(DATA SECTION)
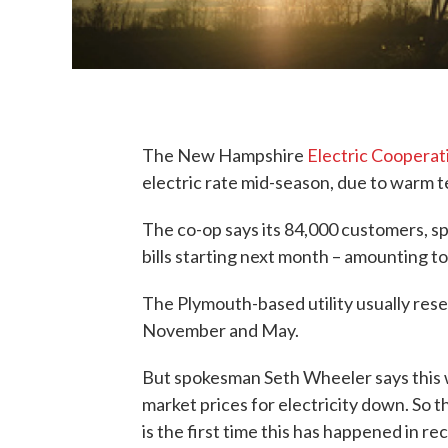
The New Hampshire
Electric Cooperat
electric rate mid-season, due to warm 
The co-op says its 84,000 customers, sp
bills starting next month – amounting t
The Plymouth-based utility usually resets 
November and May.
But spokesman Seth Wheeler says this w
market prices for electricity down. So t
is the first time this has happened in r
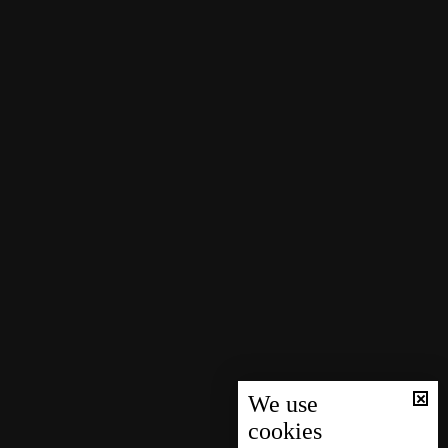
We use
cookies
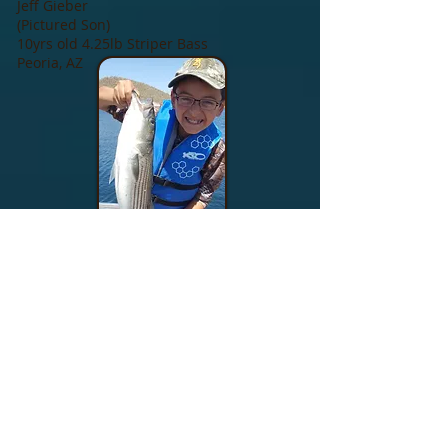
Jeff Gieber
(Pictured Son)
10yrs old 4.25lb Striper Bass
Peoria, AZ
MORE INFO >>
Services Offered
Fishing Schedule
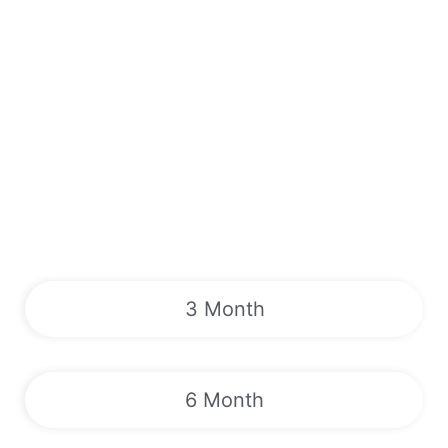
3 Month
6 Month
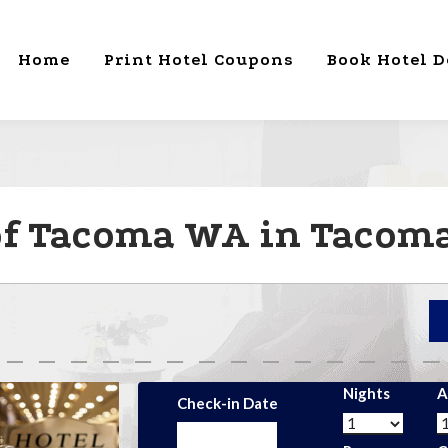
Home
Print Hotel Coupons
Book Hotel D
of Tacoma WA in Tacoma 
Nights
A
Check-in Date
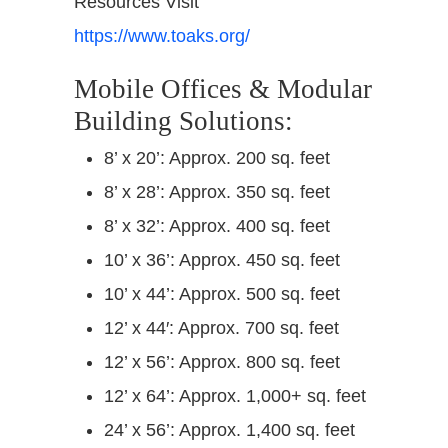
Resources Visit
https://www.toaks.org/
Mobile Offices & Modular
Building Solutions:
8’ x 20’: Approx. 200 sq. feet
8’ x 28’: Approx. 350 sq. feet
8’ x 32’: Approx. 400 sq. feet
10’ x 36’: Approx. 450 sq. feet
10’ x 44’: Approx. 500 sq. feet
12’ x 44′: Approx. 700 sq. feet
12’ x 56’: Approx. 800 sq. feet
12’ x 64’: Approx. 1,000+ sq. feet
24’ x 56’: Approx. 1,400 sq. feet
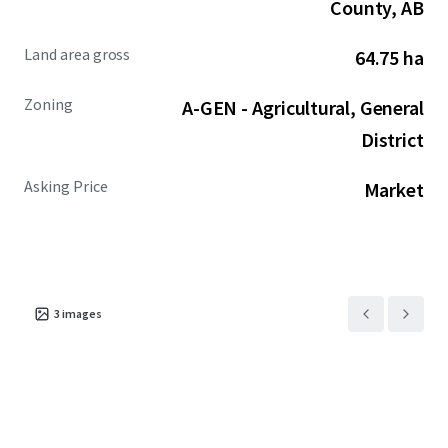
County, AB
Land area gross
64.75 ha
Zoning
A-GEN - Agricultural, General
District
Asking Price
Market
3
images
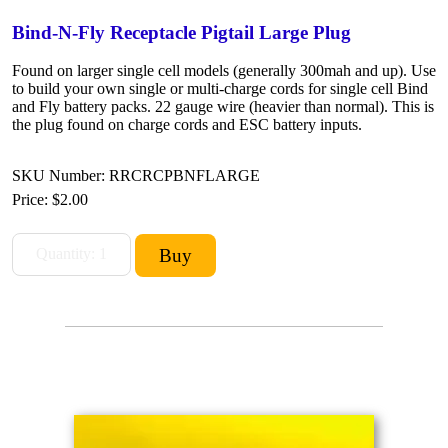
Bind-N-Fly Receptacle Pigtail Large Plug
Found on larger single cell models (generally 300mah and up). Use
to build your own single or multi-charge cords for single cell Bind
and Fly battery packs. 22 gauge wire (heavier than normal). This is
the plug found on charge cords and ESC battery inputs.
SKU Number: RRCRCPBNFLARGE
Price:
$2.00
(End DATA SECTION)
WHAT YOU HAVE TO DO: Reproduce the text of the data above with "square feet" in place of every "sq. feet", leaving everything else unchanged. Omit the pictures.

RESULT:
The New Hampshire
Electric Cooperat
electric rate mid-season, due to warm 
The co-op says its 84,000 customers, sp
bills starting next month – amounting t
The Plymouth-based utility usually resets 
November and May.
But spokesman Seth Wheeler says this w
market prices for electricity down. So t
is the first time this has happened in r
We use
cookies
Jeff Gieber
(Pictured Son)
10yrs old 4.25lb Striper Bass
Peoria, AZ
MORE INFO >>
Services Offered
Fishing Schedule
3 Month
6 Month
Home
Print Hotel Coupons
Book Hotel D
of Tacoma WA in Tacoma 
Nights
A
Check-in Date
Resources Visit
https://www.toaks.org/
Mobile Offices & Modular
Building Solutions:
8’ x 20’: Approx. 200 square feet
8’ x 28’: Approx. 350 square feet
8’ x 32’: Approx. 400 square feet
10’ x 36’: Approx. 450 square feet
10’ x 44’: Approx. 500 square feet
12’ x 44′: Approx. 700 square feet
12’ x 56’: Approx. 800 square feet
12’ x 64’: Approx. 1,000+ square feet
24’ x 56’: Approx. 1,400 square feet
County, AB
Land area gross
64.75 ha
Zoning
A-GEN - Agricultural, General
District
Asking Price
Market
3
images
Bind-N-Fly Receptacle Pigtail Large Plug
Found on larger single cell models (generally 300mah and up). Use
to build your own single or multi-charge cords for single cell Bind
and Fly battery packs. 22 gauge wire (heavier than normal). This is
the plug found on charge cords and ESC battery inputs.
SKU Number: RRCRCPBNFLARGE
Price:
$2.00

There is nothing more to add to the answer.